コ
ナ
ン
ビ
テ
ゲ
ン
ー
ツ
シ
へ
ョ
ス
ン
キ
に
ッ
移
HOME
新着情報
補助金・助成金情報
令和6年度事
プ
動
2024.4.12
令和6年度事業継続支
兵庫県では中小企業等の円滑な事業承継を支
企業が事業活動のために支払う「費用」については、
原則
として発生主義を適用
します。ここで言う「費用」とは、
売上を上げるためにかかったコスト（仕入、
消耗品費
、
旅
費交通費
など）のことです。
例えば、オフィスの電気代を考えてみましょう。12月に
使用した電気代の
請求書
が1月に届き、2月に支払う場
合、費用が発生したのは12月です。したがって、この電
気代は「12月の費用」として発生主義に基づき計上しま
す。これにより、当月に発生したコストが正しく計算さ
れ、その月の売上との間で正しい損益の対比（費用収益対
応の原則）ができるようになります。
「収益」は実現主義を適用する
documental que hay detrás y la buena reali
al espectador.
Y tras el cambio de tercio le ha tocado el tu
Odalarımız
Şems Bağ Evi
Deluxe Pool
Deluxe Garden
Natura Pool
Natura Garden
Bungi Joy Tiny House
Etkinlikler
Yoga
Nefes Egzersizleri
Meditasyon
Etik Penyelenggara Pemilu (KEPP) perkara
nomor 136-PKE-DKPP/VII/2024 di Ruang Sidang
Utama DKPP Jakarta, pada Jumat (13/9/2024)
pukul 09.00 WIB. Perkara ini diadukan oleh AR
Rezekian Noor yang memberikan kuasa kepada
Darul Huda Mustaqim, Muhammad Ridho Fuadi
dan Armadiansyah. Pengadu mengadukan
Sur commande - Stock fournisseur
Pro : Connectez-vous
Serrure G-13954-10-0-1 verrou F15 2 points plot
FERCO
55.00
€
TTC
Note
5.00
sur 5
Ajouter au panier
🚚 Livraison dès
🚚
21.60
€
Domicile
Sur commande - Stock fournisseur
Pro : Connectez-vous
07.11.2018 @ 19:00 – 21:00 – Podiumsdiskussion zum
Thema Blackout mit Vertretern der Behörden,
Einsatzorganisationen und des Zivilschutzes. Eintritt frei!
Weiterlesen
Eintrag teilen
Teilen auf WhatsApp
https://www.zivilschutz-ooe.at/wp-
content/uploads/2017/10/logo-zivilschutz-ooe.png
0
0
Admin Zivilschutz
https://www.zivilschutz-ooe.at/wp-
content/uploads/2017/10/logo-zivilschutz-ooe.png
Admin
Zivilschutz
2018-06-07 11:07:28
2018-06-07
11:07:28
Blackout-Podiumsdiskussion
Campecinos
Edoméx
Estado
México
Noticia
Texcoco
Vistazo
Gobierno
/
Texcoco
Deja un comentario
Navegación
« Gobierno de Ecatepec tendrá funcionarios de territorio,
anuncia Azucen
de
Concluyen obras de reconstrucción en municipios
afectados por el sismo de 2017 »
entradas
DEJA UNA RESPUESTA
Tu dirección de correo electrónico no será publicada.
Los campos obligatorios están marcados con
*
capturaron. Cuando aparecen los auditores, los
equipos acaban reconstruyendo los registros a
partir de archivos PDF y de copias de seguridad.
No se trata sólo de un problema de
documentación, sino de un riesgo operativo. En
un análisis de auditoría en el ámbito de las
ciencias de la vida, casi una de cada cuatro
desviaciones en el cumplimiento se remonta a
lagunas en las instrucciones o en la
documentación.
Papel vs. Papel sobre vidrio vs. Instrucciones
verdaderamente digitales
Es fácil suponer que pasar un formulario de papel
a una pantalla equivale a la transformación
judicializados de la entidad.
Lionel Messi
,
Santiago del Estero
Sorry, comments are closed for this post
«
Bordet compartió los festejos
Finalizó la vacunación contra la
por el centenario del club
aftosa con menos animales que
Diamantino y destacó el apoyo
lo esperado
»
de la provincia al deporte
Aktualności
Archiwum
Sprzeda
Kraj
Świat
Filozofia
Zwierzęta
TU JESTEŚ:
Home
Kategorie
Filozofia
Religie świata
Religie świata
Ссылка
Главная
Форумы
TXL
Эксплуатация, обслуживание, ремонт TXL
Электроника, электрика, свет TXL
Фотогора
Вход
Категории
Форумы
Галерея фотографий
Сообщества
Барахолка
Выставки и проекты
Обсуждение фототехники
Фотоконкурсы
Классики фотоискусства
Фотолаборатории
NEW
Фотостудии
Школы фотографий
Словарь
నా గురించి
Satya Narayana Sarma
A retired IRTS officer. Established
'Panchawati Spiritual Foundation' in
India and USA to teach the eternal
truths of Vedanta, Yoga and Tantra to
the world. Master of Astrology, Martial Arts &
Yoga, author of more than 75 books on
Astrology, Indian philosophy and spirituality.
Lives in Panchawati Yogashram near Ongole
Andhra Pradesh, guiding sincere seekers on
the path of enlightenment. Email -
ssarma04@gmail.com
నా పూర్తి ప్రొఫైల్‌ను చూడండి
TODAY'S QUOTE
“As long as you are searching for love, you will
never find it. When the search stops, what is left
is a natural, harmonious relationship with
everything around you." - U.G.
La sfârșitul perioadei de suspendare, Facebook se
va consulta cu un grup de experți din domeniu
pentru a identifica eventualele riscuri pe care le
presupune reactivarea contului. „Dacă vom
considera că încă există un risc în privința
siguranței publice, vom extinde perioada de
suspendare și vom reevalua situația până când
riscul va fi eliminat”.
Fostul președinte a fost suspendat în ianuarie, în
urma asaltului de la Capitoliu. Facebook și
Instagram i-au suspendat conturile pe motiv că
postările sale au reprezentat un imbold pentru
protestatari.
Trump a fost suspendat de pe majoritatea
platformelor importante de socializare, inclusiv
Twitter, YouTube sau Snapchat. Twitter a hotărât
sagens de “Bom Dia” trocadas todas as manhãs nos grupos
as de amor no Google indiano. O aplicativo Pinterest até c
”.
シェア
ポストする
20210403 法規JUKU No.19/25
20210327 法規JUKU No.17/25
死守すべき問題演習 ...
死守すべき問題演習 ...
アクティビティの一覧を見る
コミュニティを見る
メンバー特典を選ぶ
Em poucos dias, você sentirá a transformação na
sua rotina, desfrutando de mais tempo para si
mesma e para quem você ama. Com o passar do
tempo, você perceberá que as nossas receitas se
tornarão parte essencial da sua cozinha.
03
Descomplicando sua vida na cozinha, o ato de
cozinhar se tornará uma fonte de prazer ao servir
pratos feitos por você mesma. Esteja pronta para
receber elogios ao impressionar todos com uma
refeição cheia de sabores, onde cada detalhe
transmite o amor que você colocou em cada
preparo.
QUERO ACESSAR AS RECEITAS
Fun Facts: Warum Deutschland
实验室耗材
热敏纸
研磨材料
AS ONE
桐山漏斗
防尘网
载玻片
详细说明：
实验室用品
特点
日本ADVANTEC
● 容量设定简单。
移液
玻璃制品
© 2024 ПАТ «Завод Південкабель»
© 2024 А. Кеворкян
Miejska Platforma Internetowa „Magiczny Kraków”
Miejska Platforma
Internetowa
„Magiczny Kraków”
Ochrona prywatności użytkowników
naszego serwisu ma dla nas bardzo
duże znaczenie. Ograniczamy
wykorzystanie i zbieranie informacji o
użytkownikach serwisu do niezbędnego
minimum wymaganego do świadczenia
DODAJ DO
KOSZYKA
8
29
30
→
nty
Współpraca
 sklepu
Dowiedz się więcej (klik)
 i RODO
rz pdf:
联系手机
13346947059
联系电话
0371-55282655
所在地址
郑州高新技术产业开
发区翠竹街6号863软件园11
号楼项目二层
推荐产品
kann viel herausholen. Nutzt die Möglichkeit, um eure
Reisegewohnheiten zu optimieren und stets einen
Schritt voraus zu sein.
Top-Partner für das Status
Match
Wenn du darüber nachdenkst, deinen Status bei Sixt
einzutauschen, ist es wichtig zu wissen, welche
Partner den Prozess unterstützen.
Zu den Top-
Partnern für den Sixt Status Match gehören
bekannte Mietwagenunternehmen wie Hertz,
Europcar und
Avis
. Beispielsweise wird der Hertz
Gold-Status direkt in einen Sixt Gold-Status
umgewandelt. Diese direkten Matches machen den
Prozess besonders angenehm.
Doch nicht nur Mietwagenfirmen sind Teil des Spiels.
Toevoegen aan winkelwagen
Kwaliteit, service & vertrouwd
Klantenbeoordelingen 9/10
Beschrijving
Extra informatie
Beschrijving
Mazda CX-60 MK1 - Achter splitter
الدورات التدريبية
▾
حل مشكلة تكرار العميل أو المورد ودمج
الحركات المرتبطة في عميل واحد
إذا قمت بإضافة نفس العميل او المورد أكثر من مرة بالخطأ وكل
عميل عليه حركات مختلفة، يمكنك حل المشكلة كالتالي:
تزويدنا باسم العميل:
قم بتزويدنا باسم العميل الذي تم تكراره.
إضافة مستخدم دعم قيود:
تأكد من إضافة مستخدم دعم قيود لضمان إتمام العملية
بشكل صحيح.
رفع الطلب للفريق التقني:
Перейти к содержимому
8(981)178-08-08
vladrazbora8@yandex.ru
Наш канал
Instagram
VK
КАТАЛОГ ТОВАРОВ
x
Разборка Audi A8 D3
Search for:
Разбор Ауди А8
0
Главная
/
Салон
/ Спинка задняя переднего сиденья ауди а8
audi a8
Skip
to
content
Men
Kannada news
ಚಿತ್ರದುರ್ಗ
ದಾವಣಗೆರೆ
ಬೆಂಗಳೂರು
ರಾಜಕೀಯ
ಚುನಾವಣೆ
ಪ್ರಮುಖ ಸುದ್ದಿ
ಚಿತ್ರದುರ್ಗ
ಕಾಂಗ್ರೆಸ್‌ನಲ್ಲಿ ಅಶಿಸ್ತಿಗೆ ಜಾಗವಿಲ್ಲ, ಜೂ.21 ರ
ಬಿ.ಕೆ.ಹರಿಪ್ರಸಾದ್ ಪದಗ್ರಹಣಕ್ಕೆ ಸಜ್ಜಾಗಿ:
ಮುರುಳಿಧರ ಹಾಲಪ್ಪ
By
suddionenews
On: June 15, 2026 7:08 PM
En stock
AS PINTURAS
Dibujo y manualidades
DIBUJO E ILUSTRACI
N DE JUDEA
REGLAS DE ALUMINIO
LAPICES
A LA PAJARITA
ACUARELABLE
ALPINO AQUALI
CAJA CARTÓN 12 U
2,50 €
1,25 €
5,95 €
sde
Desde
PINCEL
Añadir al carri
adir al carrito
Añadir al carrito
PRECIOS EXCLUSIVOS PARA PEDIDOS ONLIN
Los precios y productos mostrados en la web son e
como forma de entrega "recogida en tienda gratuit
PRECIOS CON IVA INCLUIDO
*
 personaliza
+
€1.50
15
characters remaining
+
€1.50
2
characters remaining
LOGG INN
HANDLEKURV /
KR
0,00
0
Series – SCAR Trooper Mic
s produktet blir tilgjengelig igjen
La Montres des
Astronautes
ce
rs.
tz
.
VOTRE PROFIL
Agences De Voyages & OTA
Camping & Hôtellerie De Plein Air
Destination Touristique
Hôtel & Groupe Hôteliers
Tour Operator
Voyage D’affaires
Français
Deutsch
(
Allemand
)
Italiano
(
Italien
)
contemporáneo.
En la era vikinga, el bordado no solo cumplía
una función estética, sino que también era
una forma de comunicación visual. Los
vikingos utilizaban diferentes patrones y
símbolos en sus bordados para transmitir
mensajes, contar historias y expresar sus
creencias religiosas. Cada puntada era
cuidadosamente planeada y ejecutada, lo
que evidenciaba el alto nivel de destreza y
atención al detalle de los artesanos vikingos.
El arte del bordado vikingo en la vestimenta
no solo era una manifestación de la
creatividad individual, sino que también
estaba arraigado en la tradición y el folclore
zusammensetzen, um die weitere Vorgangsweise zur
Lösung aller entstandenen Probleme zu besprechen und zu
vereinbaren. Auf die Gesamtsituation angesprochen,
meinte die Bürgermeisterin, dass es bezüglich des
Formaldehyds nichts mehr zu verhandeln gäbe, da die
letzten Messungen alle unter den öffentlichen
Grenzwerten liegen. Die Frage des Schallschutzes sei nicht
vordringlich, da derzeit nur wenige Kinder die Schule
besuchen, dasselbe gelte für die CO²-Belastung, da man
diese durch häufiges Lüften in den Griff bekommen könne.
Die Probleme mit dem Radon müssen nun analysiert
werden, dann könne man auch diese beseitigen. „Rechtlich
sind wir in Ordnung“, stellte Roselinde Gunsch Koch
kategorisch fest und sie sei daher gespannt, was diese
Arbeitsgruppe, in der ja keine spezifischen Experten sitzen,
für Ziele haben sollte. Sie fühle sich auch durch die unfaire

- - - - -

» EXERCISE INSTRUCTIONS
Check every line of the entries above for the word "Instagram" and report how many lines contain it, giving the number only.

» THE COMPLETED TASK
2